So I’ve had a question for a long time that I’ve just not yet found the answer to… or at least an answer that I’m %100 sure I’m interpreting correctly…
TL;DR at the bottom btw!
First off:
My latest framework for a software renderer I’m writing in Java uses a very fast sprite drawing system with efficient clipping, instantaneous orthogonal transformations and now fast integral alpha compositing built right into the draw function pretty seamlessly (I’m trying to waste as little cycles as I possibly can since it’s not hardware accelerated). The only thing is… I try not to repeat code as much as possible but when I first implemented the transform portion of the draw function I had to make some rather ugly looking exceptions in favor of speed (or perhaps more realistically, the illusion of speed? I don’t know, that’s what I’m here to find out). So basically (very basically) it’s set up like this at the moment:
public void drawSprite(blah... blah)
{
//precalculate clipping offsets
...
//interpret transforms
...
switch(transform)
{
case 1:
for(i)
//precalculate y index stuff blah blah
for(j)
//interesting stuff; actual blending and setting of pixels
break;
case 2:
for(i)
//precalculate y index stuff blah blah
for(j)
//interesting stuff; actual blending and setting of pixels
break;
case 3:
for(i)
//precalculate y index stuff blah blah
for(j)
//interesting stuff; actual blending and setting of pixels
break;
default:
for(i)
//precalculate y index stuff blah blah
for(j)
//interesting stuff; actual blending and setting of pixels
break;
}//so basically the same exact stuff in each case but some expressions are
//A) changed around and have different operations done on them and
//B) results correlate DIRECTLY to the loop variables so a pre-loop
//switch won't work
}
You can imagine how ugly it is every time I add functionality to this method because I have to add it 4 times. The only other way I could do it is if I put the switch inside the outer loop, then I’d only need to write the loops once and add to them whatever I need. The thing is that I’m afraid it will affect performance later. I’ve ran some tests and it doesn’t seem to have too big of a footprint with 64 24x24 sprites onscreen simultaneously, however I don’t know to what extent performance may degrade when there are bigger sprites and more of them as a result of those few extra couple thousand or so instructions.
TL;DR:
SO! My MAIN question to you, the Java community:
Do you think it is worth it to just stick with my current format and rewrite everything multiple times just to save on a few unnecessary cycles?

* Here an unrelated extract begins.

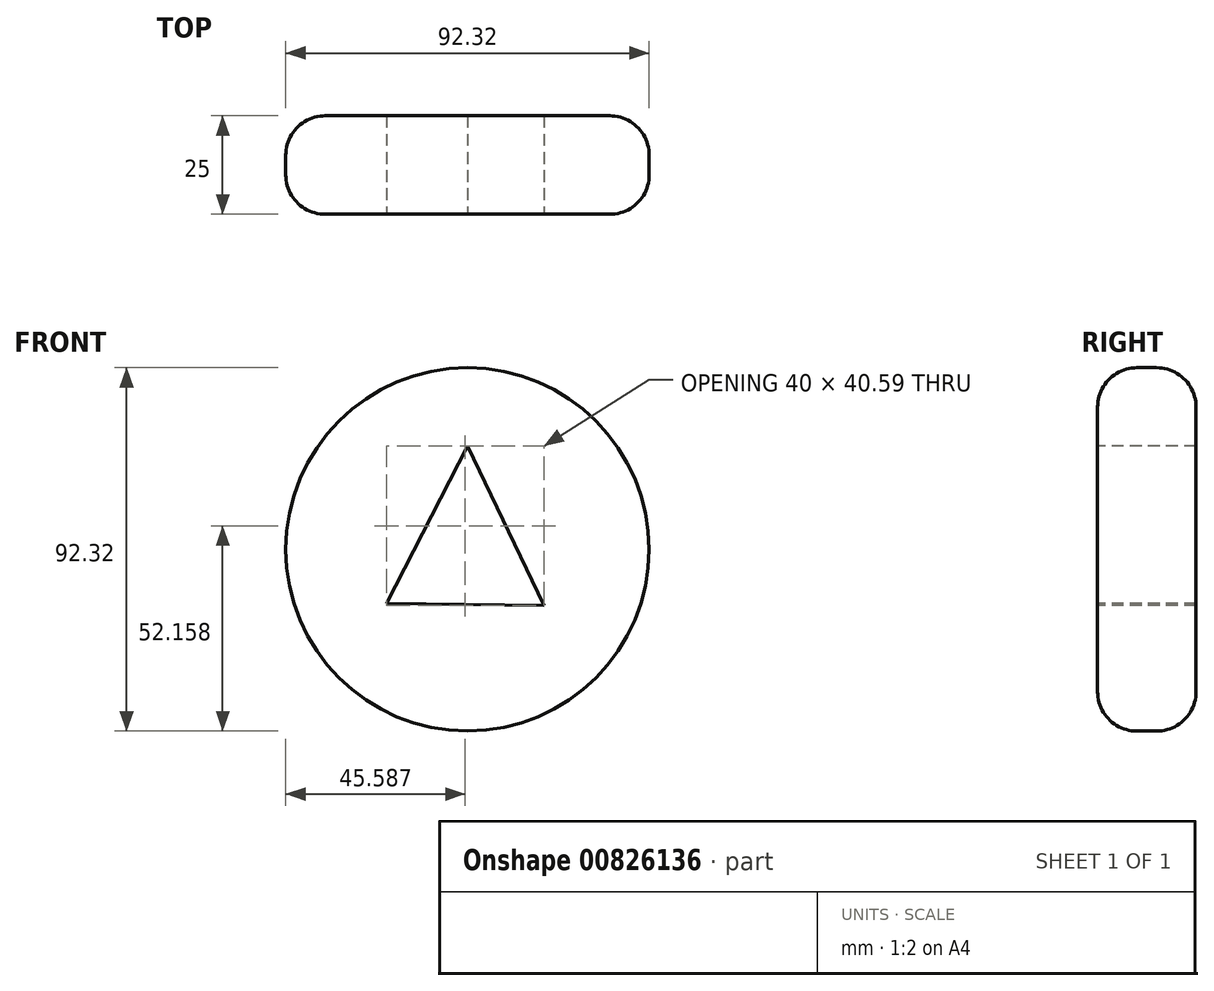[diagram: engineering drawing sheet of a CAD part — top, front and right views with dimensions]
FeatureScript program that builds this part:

OR do you think that the technology I have at my disposal is intelligent enough to alleviate such an obvious bottleneck through hardware magic such as branch prediction? Specifically, wouldn’t this be an ideal situation in which the branch predictive properties of our modern CPUs would be able to assist? The branch predictor can detect long sequences of similar conditional results, right? Is my understanding of how that works even accurate? Any help to point me in the right direction is appreciated, thank you!